The FCRA establishes civil liability for both willful and negligent noncompliance with the statute. 15 U.S.C. §§ 1681n-1681o. The FCRA also contains a provision setting forth criminal liability for "knowingly and willfully obtain[ing] information ... under false pretenses." 15 U.S.C. § 1681q. Following amendments in 1996, section 1681n now incorporates similar language that assigns civil liability: "Any person who obtains a consumer report from a consumer reporting agency under false pretenses or knowingly without a permissible purpose shall be liable to the consumer reporting agency for actual damages sustained by the consumer reporting agency or $1,000, whichever is greater." 15 U.S.C. § 1681n(b); see also Phillips v. Grendahl, 312 F.3d 357, 363-64 (8th Cir.2002) (providing a brief history of the courts' interpretation of § 1681q and civil liability and the significance of the 1996 amendments).

A. Claims Under § 1681b(f)

Section 1681b sets forth the permissible purposes by which a credit reporting agency may issue consumer reports, including to a "person" the reporting agency has reason to believe "intends to use the information in connection with a credit transaction involving the consumer on whom the information is to be furnished and involving the extension of credit to, or review or collection of an account of, the consumer." 15 U.S.C. § 1681b(a)(3)(A). Subsection (f) extends liability to any "person" that obtains a consumer report for a purpose other than those permitted under § 1681b. Section § 1681b(f) also requires that the purpose be "certified in accordance with section 1681e of this title by a prospective user of the report through a general or specific certification." Plaintiff contends that the Bank (a "person") acted with an impermissible purpose when it made inquiries into his credit history several times from June 1999 through July 2000, because, as his account should have been closed, he was not a customer of the Bank.6

However, Plaintiff's argument overlooks the plain language of the statute, which focuses on the intent of the party obtaining the consumer report.7 See Scharpf v. AIG Marketing, Inc., 242 F.Supp.2d 455, 459 (W.D.Ky.2003). Indeed, the inclusion of the verb "intends" is significant, because "a statute ought, upon the whole, to be so construed that, if it can be prevented, no clause, sentence, or word shall be superfluous, void, or insignificant." Id. at 460 (quoting Duncan v. Walker, 533 U.S. 167, 121 S.Ct. 2120, 150 L.Ed.2d 251 (2001)).
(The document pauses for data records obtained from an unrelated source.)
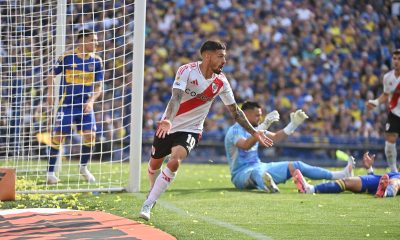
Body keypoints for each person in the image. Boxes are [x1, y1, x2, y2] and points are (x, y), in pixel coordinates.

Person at [139, 40, 273, 221]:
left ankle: (148, 203)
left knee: (175, 160)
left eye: (225, 57)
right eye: (220, 56)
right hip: (169, 124)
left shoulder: (222, 82)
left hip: (192, 129)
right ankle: (153, 191)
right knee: (155, 163)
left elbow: (235, 112)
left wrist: (254, 132)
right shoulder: (186, 71)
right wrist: (169, 121)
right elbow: (176, 98)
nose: (224, 61)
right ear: (207, 56)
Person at [224, 101, 354, 193]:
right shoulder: (234, 131)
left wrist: (293, 125)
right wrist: (264, 125)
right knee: (257, 173)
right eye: (257, 115)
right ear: (245, 115)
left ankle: (341, 175)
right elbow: (246, 145)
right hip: (241, 174)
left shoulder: (257, 128)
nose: (260, 118)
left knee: (296, 165)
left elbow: (275, 137)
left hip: (260, 166)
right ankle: (268, 185)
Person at [46, 29, 103, 184]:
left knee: (90, 135)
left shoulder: (96, 61)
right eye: (92, 40)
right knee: (58, 136)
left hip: (84, 104)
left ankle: (83, 167)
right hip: (67, 104)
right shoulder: (67, 57)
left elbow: (99, 86)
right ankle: (50, 173)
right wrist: (50, 94)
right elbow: (51, 74)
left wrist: (91, 101)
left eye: (96, 40)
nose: (96, 43)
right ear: (82, 41)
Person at [294, 151, 400, 197]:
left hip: (394, 179)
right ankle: (310, 189)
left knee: (395, 182)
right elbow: (376, 181)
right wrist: (369, 169)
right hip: (378, 180)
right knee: (347, 181)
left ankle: (385, 193)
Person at [366, 49, 400, 173]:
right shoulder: (387, 77)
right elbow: (386, 95)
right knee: (390, 142)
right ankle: (394, 171)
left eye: (399, 59)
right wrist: (375, 102)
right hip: (395, 113)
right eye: (394, 58)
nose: (396, 61)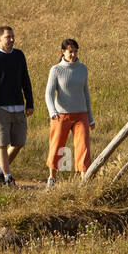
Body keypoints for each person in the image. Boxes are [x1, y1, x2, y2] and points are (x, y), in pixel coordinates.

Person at [0, 25, 34, 188]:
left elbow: (25, 79)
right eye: (7, 37)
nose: (11, 40)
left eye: (12, 37)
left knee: (19, 143)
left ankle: (0, 170)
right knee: (2, 144)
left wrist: (30, 103)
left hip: (18, 106)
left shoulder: (19, 55)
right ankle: (7, 177)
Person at [44, 38, 95, 188]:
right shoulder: (56, 70)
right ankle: (52, 178)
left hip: (81, 114)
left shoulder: (82, 69)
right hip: (61, 115)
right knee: (57, 146)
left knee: (83, 146)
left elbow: (86, 93)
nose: (73, 54)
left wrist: (90, 118)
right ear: (63, 52)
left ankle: (84, 180)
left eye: (75, 51)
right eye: (70, 51)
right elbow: (48, 93)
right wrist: (52, 111)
Although Plaintiff's account should have been closed, it remained open. The Bank explains that this error was caused by its failure to properly code the Plaintiff's account as "closed." (Def.'s Mem. at 4; Def.'s Resp. to Interrogs. at 2-3.) In its response to Plaintiff's interrogatories, the Bank explains: "To the extent the Bank's computerized records reflected Plaintiff's account as opened, Plaintiff's account would have been included in such periodic requests." (Def.'s Resp. to Interrogs. at 2-4.) Plaintiff does not put forth any evidence to contradict this purpose.